***** Material provided *****

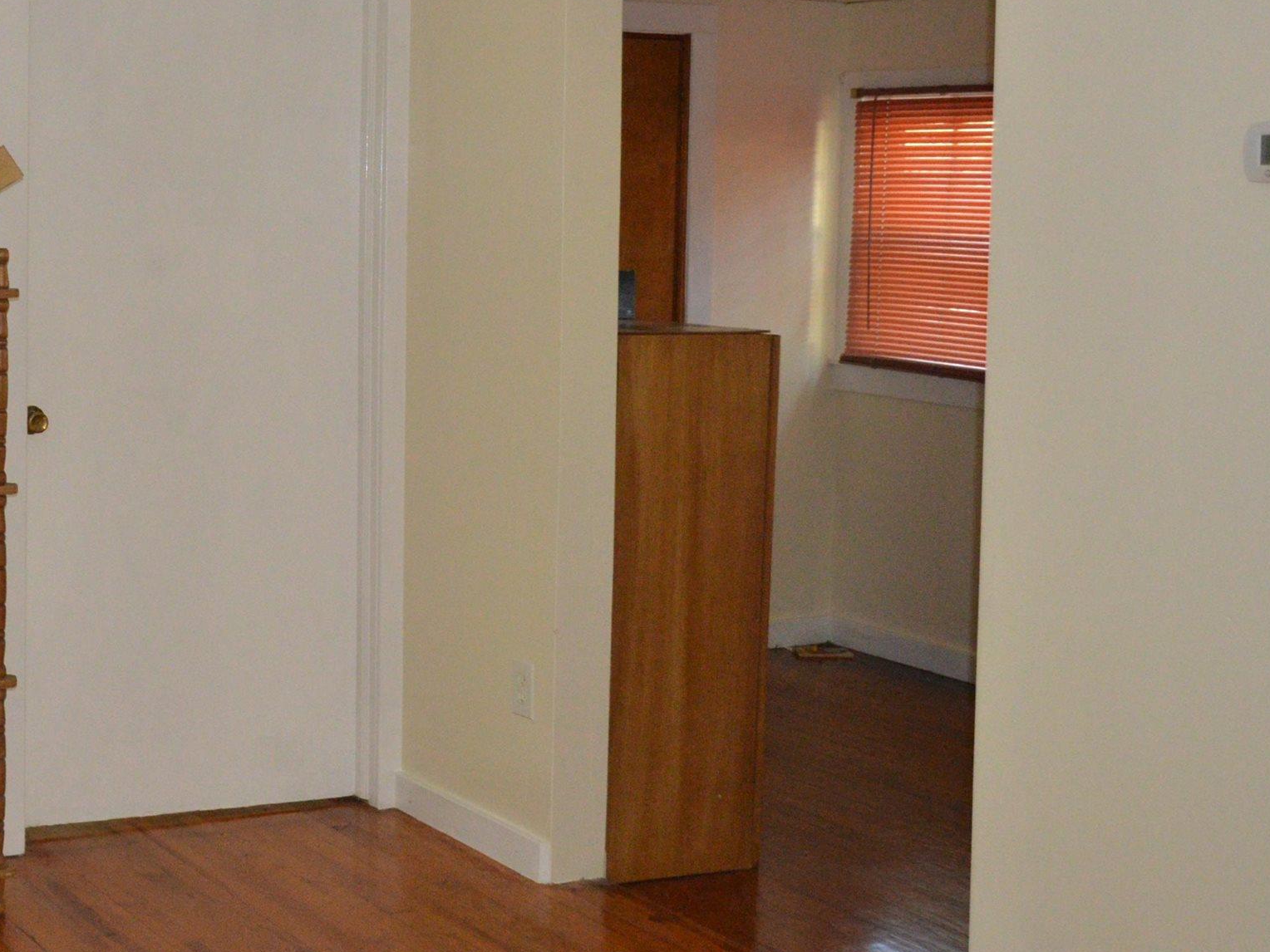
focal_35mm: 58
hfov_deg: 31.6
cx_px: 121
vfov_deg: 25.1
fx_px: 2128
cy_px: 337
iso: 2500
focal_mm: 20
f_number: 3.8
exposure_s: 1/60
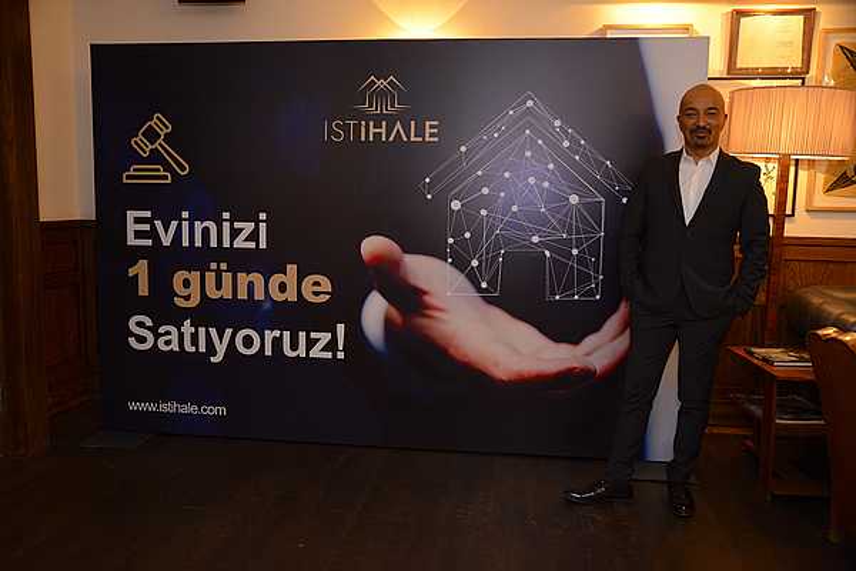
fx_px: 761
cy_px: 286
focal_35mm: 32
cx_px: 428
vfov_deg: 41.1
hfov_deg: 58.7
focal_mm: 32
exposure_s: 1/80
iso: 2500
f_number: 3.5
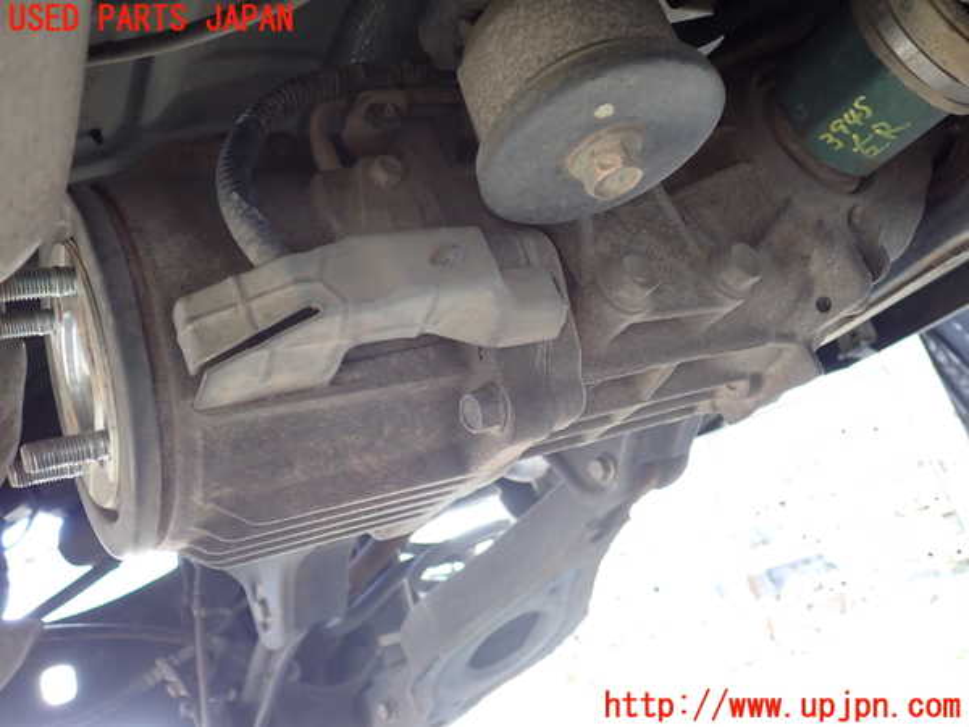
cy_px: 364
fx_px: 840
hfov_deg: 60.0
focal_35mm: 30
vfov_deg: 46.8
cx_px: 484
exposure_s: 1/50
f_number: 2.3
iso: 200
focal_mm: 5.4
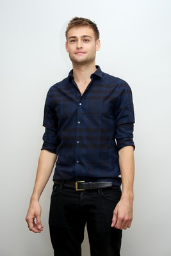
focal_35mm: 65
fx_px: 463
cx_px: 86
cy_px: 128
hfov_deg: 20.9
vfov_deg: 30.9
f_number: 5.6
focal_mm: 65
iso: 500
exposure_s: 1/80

*****
***** Material provided *****

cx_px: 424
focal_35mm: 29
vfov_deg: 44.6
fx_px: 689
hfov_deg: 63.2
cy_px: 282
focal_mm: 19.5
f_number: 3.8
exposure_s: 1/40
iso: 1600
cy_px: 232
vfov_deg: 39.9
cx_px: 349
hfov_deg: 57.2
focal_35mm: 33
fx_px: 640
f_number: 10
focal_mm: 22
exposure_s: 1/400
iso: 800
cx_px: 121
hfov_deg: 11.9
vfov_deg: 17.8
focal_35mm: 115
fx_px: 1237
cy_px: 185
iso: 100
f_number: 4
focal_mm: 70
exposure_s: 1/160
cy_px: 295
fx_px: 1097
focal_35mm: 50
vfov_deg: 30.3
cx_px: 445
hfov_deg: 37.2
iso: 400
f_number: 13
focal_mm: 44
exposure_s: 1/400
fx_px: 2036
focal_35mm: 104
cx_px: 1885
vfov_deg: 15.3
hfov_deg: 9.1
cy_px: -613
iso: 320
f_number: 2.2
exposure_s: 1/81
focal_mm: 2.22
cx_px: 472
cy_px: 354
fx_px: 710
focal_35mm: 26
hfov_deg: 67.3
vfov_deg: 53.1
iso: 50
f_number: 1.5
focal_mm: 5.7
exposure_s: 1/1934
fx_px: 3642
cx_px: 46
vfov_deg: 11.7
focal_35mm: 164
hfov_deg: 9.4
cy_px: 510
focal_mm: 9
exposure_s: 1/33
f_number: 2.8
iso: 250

*****
***** Material provided *****

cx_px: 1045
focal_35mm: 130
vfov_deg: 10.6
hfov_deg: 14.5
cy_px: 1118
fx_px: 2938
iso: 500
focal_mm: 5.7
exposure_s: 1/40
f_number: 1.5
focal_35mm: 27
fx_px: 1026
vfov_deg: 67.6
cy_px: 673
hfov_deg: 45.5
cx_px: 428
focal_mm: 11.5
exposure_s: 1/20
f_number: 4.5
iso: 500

*****

- [What you should do] Out of the records above, set down only the lines from the one that contains "focal_35mm: 58" through the one that contains "vfov_deg: 46.8", unchanged and without the pictures.

- [Expected output]
focal_35mm: 58
hfov_deg: 31.6
cx_px: 121
vfov_deg: 25.1
fx_px: 2128
cy_px: 337
iso: 2500
focal_mm: 20
f_number: 3.8
exposure_s: 1/60
fx_px: 761
cy_px: 286
focal_35mm: 32
cx_px: 428
vfov_deg: 41.1
hfov_deg: 58.7
focal_mm: 32
exposure_s: 1/80
iso: 2500
f_number: 3.5
cy_px: 364
fx_px: 840
hfov_deg: 60.0
focal_35mm: 30
vfov_deg: 46.8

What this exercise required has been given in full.